## TASK REQUIREMENTS
Return the data verbatim, without pictures.
(EXERCISE DATA)
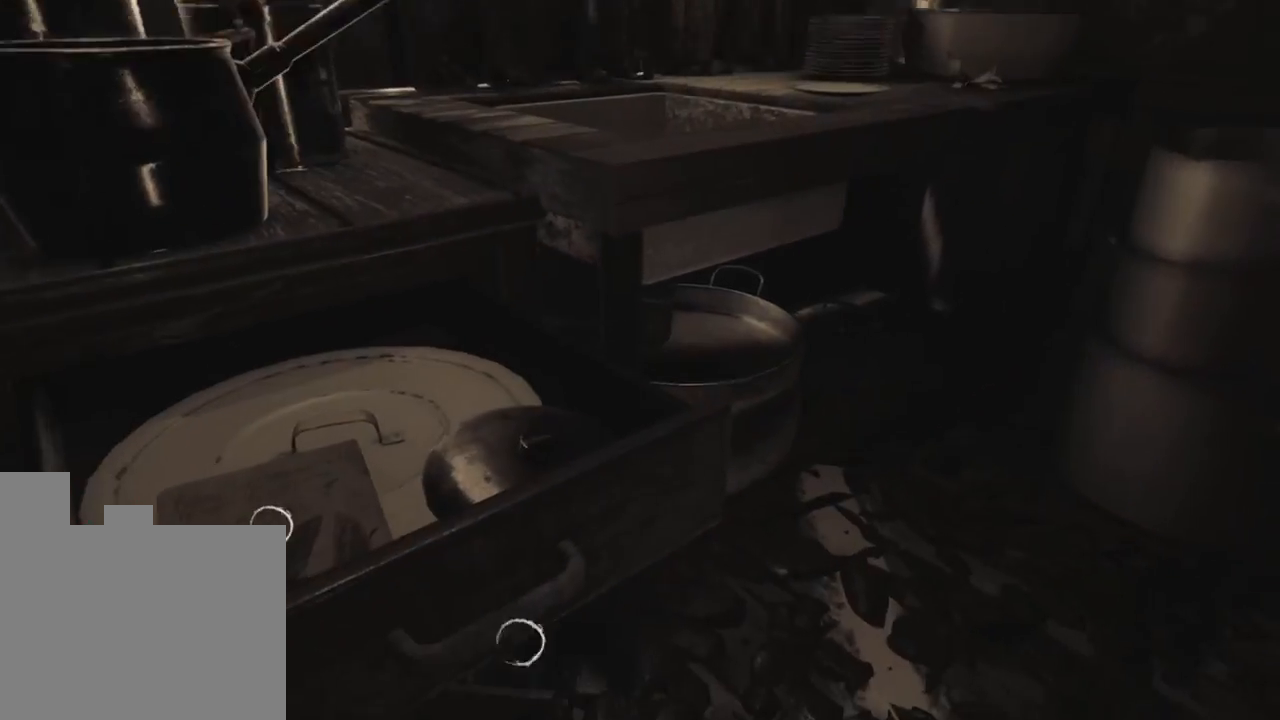
{"keys": [], "events": []}
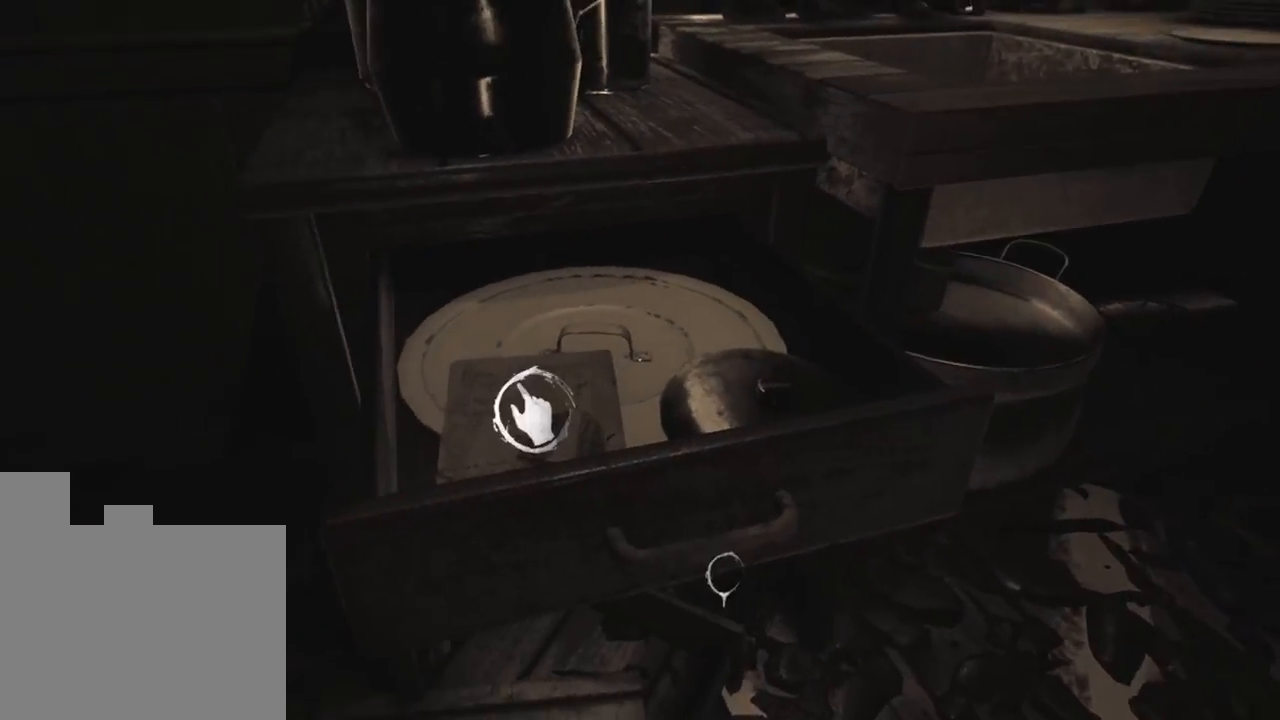
{"keys": [], "events": []}
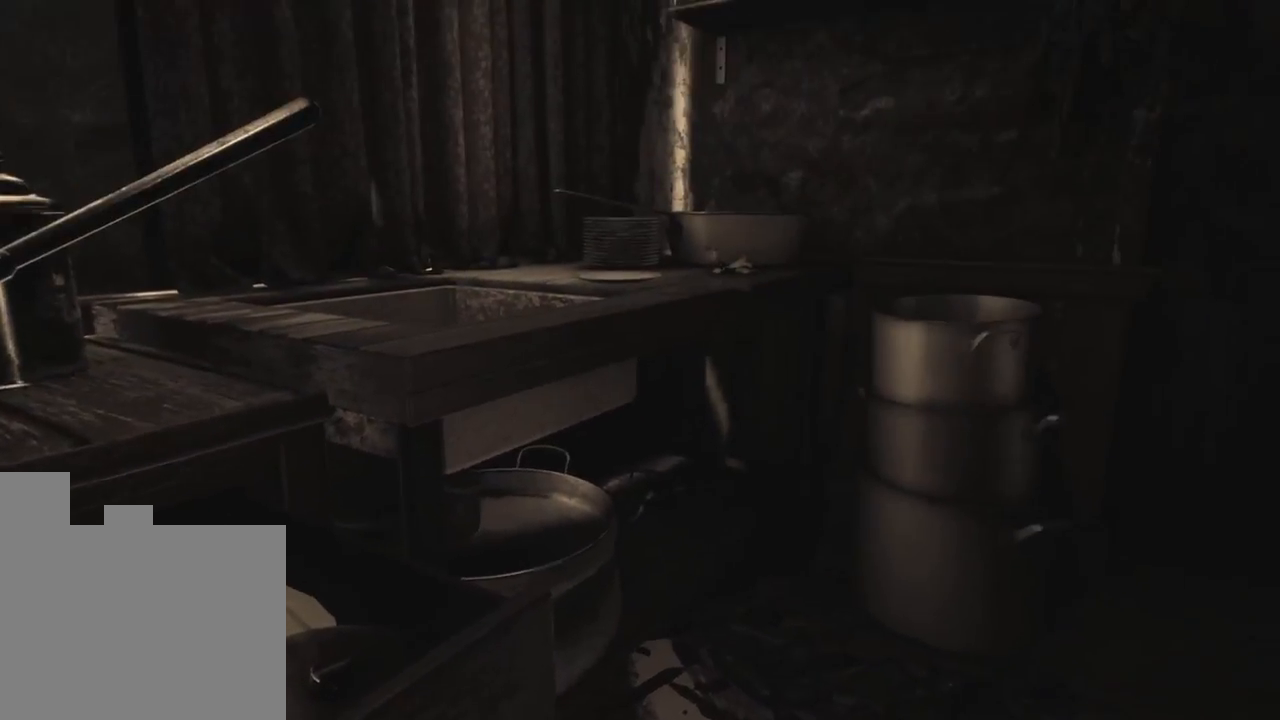
{"keys": ["w"], "events": [[250, "w", "down"]]}
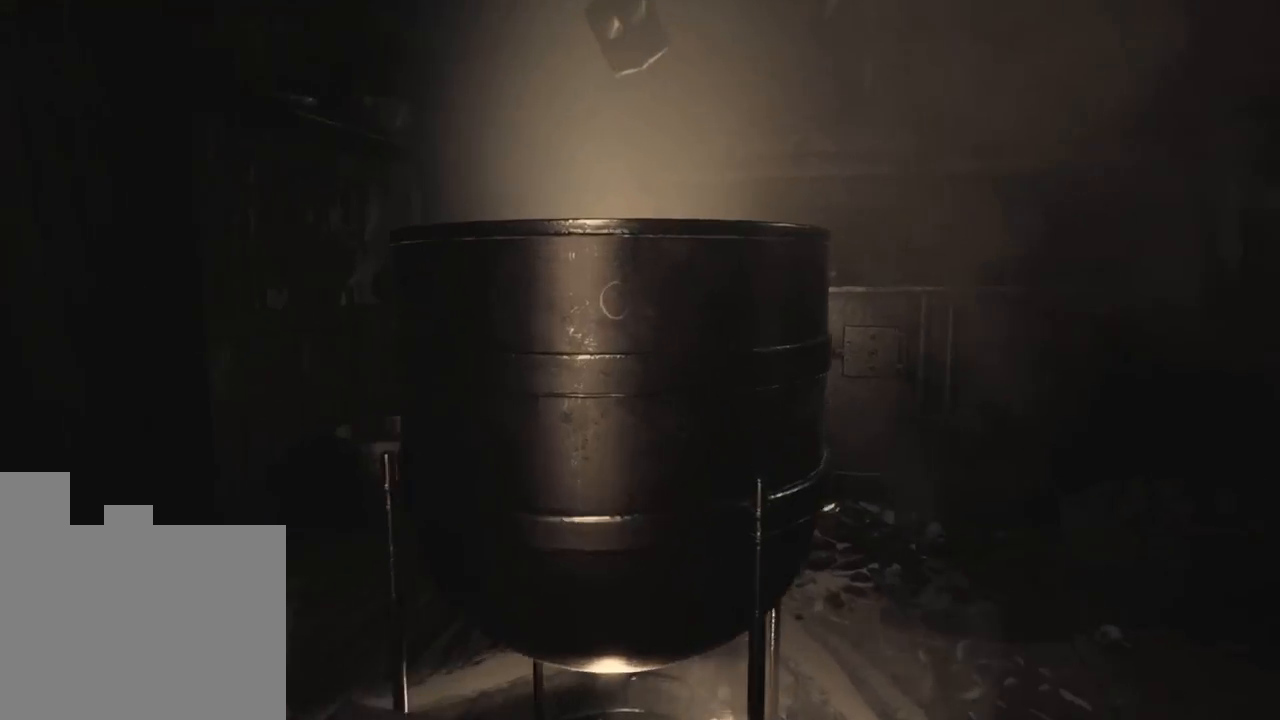
{"keys": [], "events": [[283, "w", "up"]]}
(End EXERCISE DATA)
## SOLVED PROBLEM
{"keys": [], "events": []}
{"keys": [], "events": []}
{"keys": ["w"], "events": [[250, "w", "down"]]}
{"keys": [], "events": [[283, "w", "up"]]}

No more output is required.